Multi-Core Scheduling#

In a multi-core scenario, where the system can run multiple tasks simultaneously, the scheduler needs to decide which tasks can run at the same time and on which cores. It also needs to consider the performance overhead caused by frequent task switching on the same core (such as page table switching and register access).

Cooperative Scheduling#

For scenarios where tasks have dependencies, such as two tasks with a request-response relationship, if they cannot run simultaneously (i.e., when A sends a message but B is not running), the message will have to wait until the next time B is scheduled to receive it. Moreover, when B is scheduled to run, A may be scheduled out again, causing the returned message to not be received immediately. This means that each request and response will have at least one time slice delay due to scheduling, reducing the efficiency of program execution. For such scenarios, cooperative scheduling is needed: a group of tasks is scheduled and executed in parallel. This allows tasks with dependencies (that need to run simultaneously) to be assigned to the same group for parallel execution, while tasks with dependencies (where one task must wait for another to finish) are assigned to different groups to avoid idle waiting and CPU resource waste.

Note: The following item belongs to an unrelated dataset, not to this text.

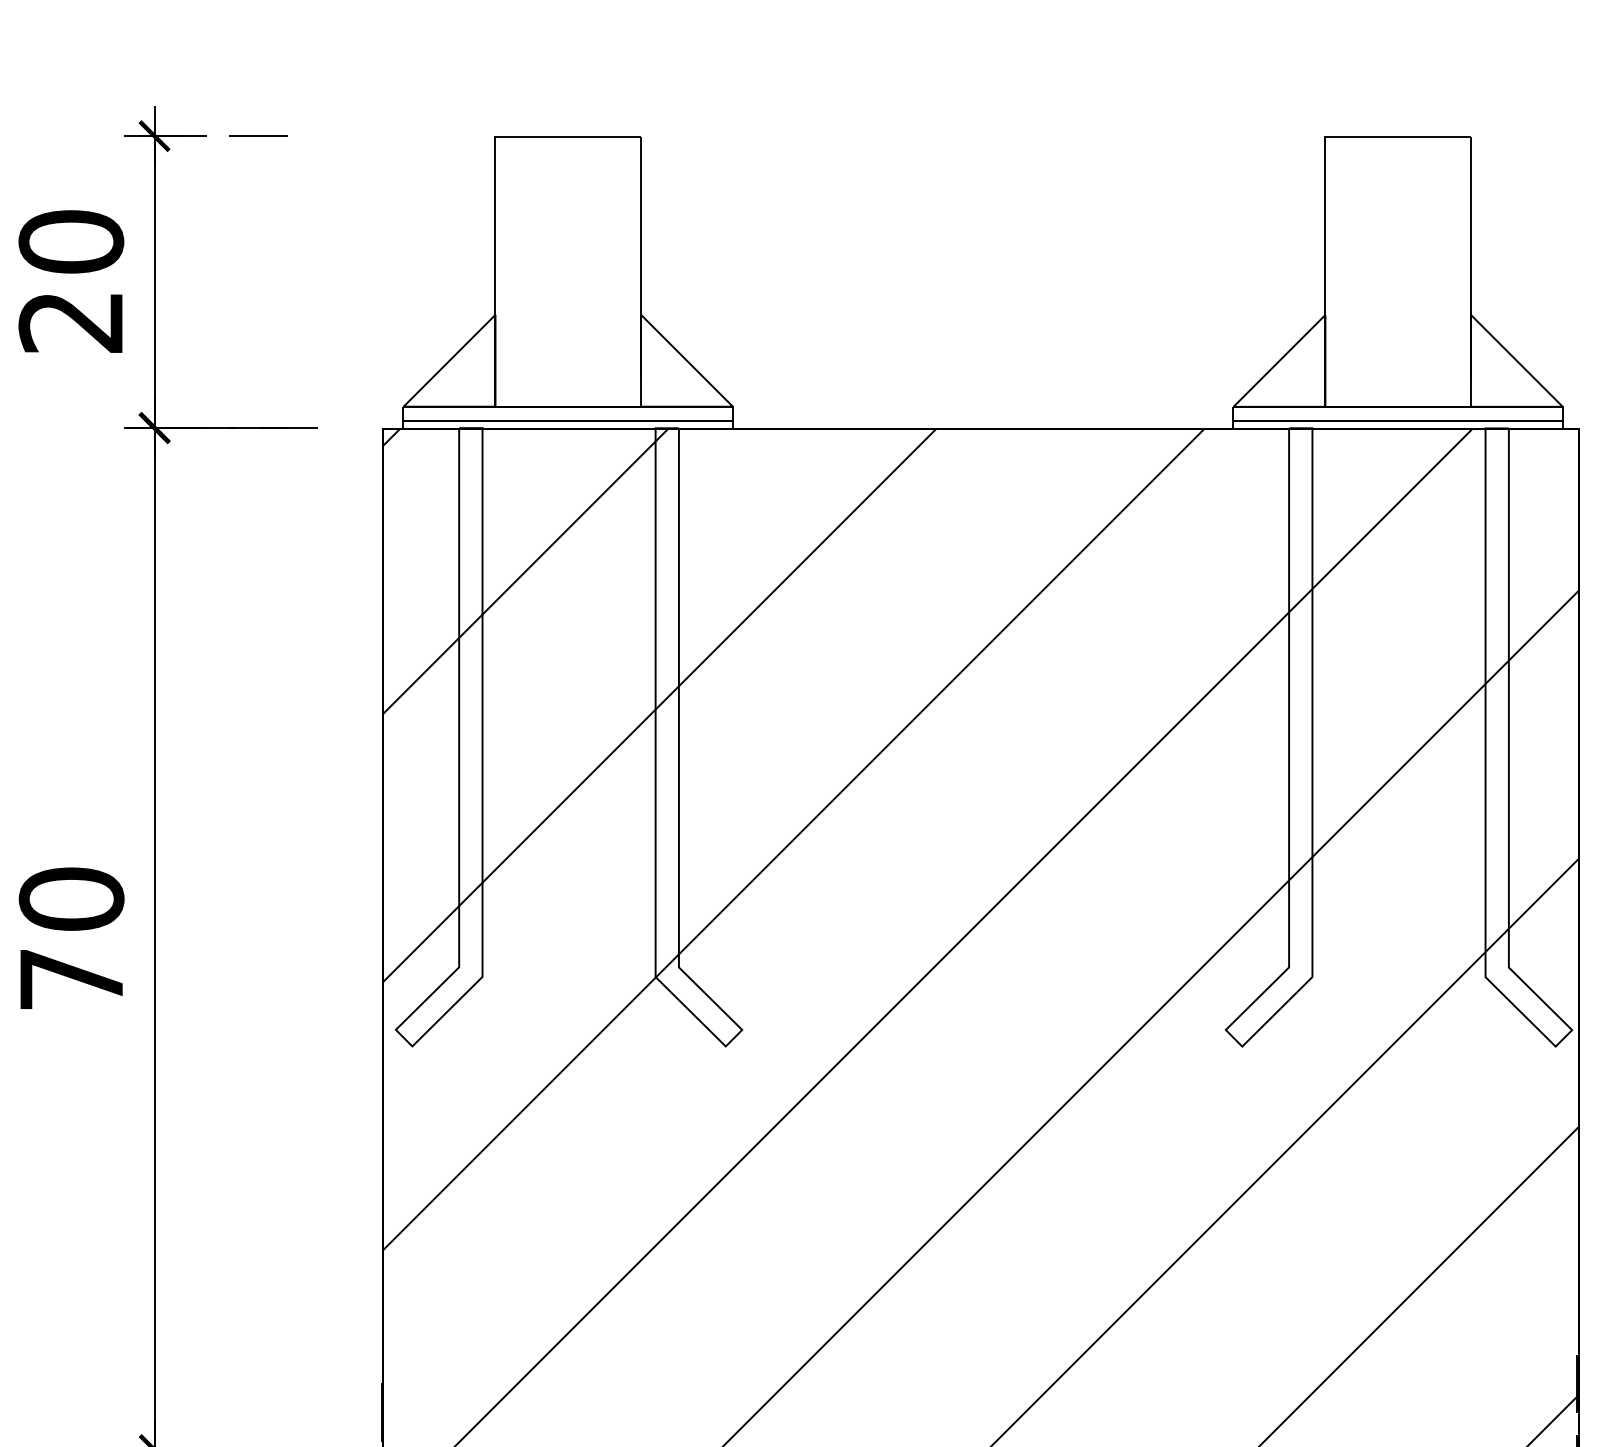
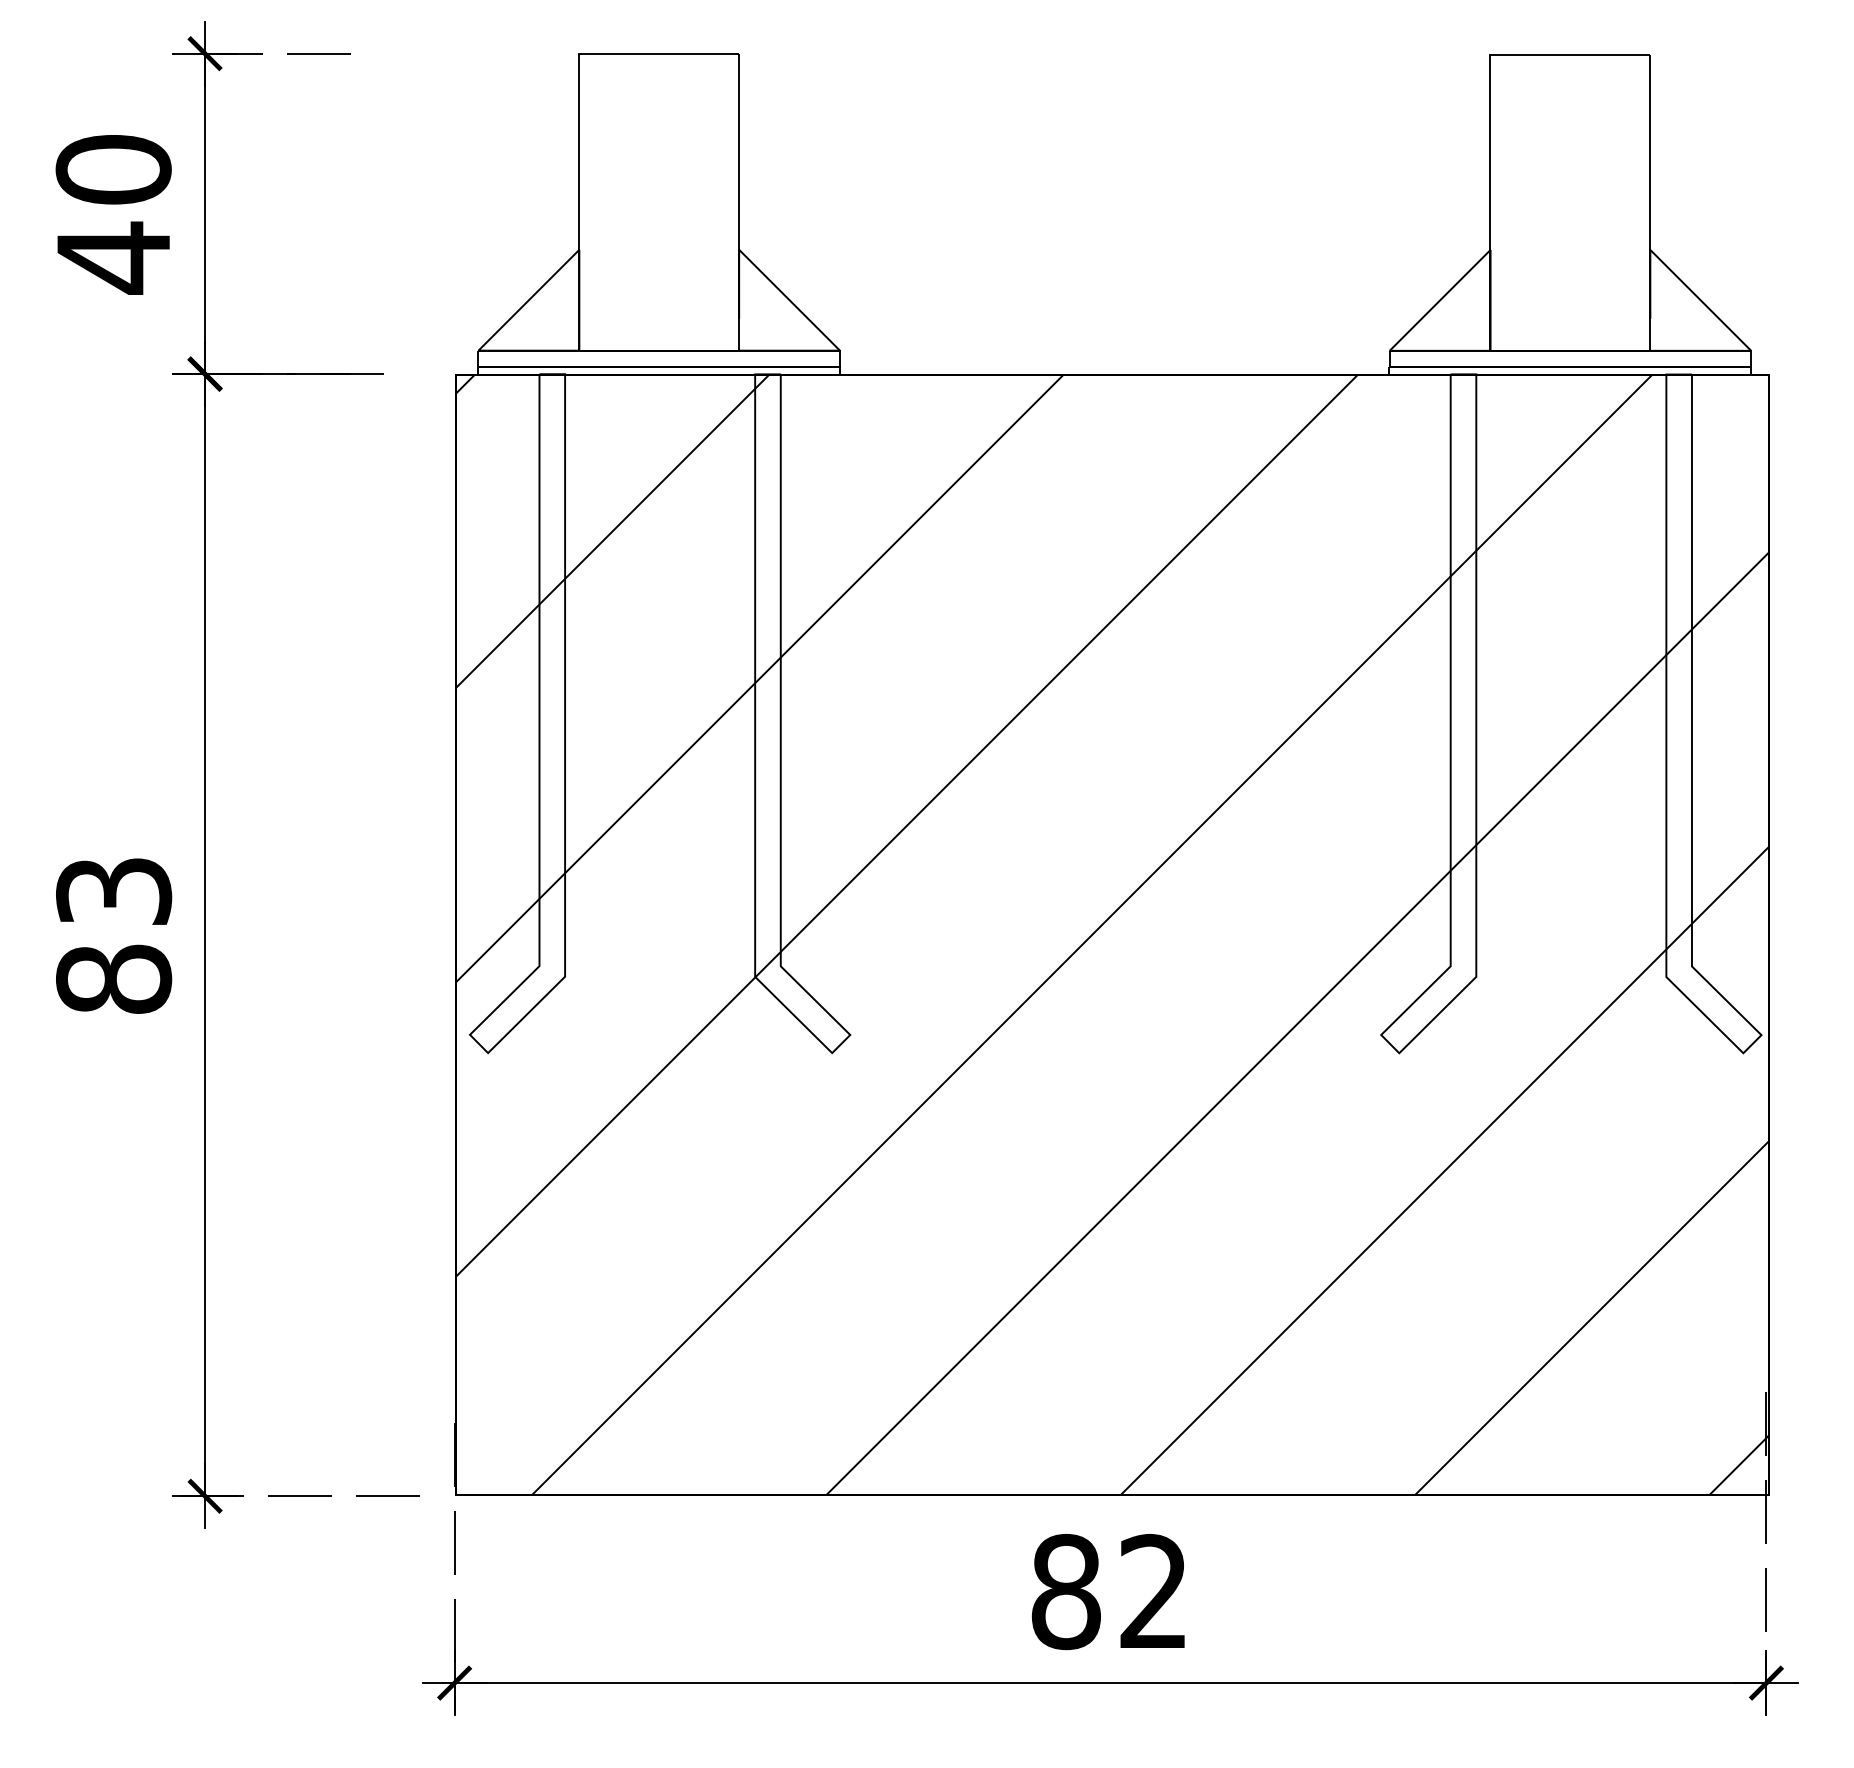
text: (70, 321) -> (112, 257), 20 -> 40
text: (72, 938) -> (114, 934), 70 -> 83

Cooperative scheduling is generally used for parallel computing, where a large task is divided into multiple sub-tasks for parallel execution on multiple cores to speed up computation. However, in more general scenarios, using cooperative scheduling may result in CPU resource waste due to tasks in the same group waiting for each other (note: cooperative scheduling is based on groups, not individual tasks).

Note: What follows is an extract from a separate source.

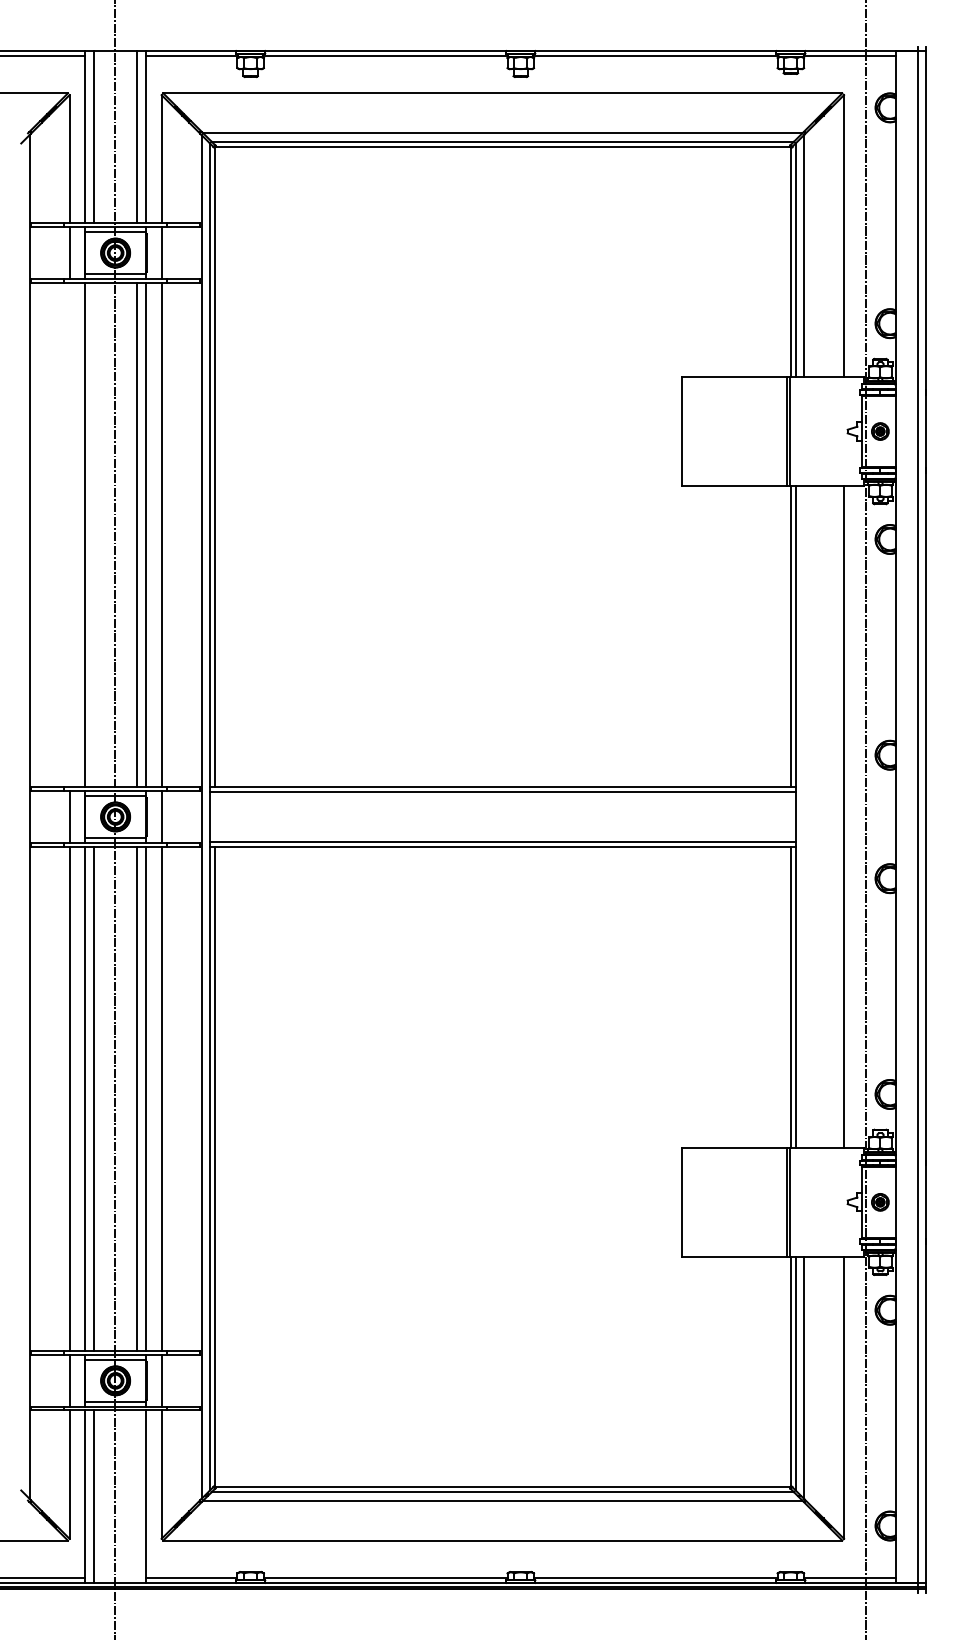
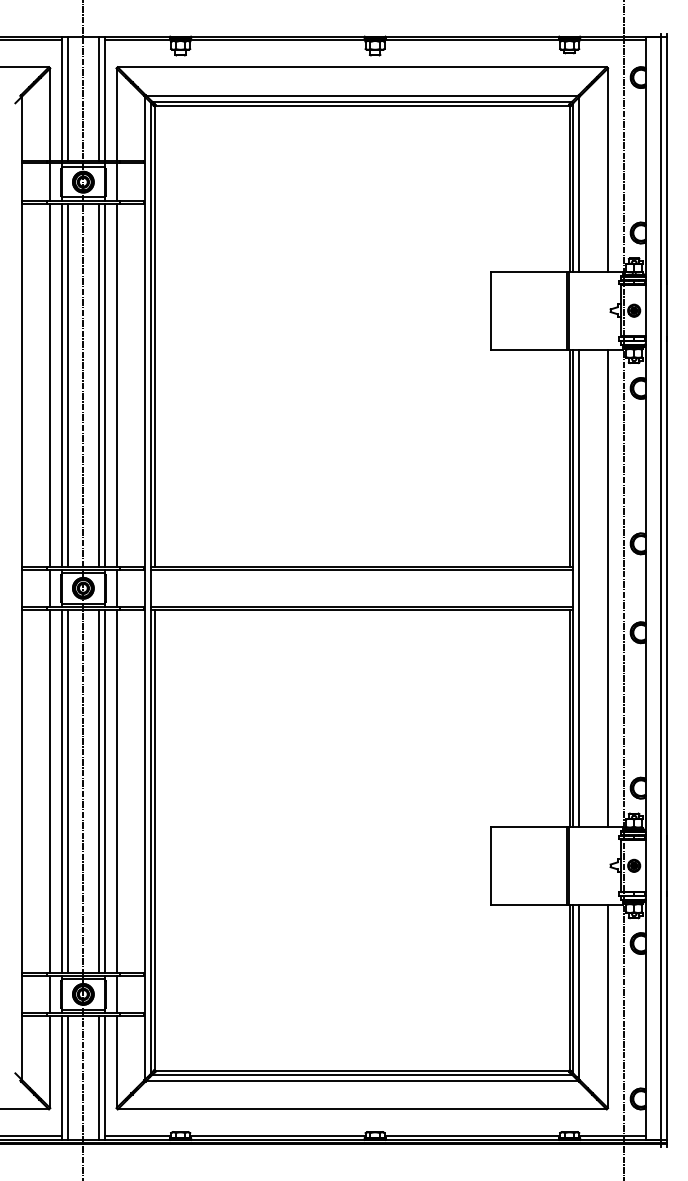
line: (69, 534) -> (50, 384), added
line: (93, 534) -> (67, 384), added
line: (804, 816) -> (579, 587), added
line: (137, 1496) -> (99, 1077), added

A classic strategy for cooperative scheduling is group scheduling. The basic idea is to divide all tasks into different groups, assign related tasks to the same group, and schedule tasks to run on multiple cores as a group. For example, if there are 4 CPU cores and three groups of tasks A/B/C, with 4/3/2 tasks in each group, the scheduling would be as follows:

Core 0	Core 1	Core 2	Core 3
A0	A1	A2	A3
B0	B1	B2	C1
C2	A0	A1	A2

Two-Level Scheduling#

In a multi-core scenario, considering the overhead of task switching between cores, a task can be fixed to a specific core for scheduling and execution. That is, new tasks are first assigned to a specific core by a global scheduler, and each core then uses a single-core scheduling strategy to execute the tasks assigned to it. During system operation, the global scheduler also balances the task distribution among different cores based on the load of each core. This scheduling method is called two-level scheduling.

Processor Affinity#

Some operating systems provide user-level interfaces related to processor affinity on top of their own schedulers, allowing application processes to control CPU core usage. For example, Linux provides the sched_setaffinity interface, which allows user processes to control their own execution on specific cores.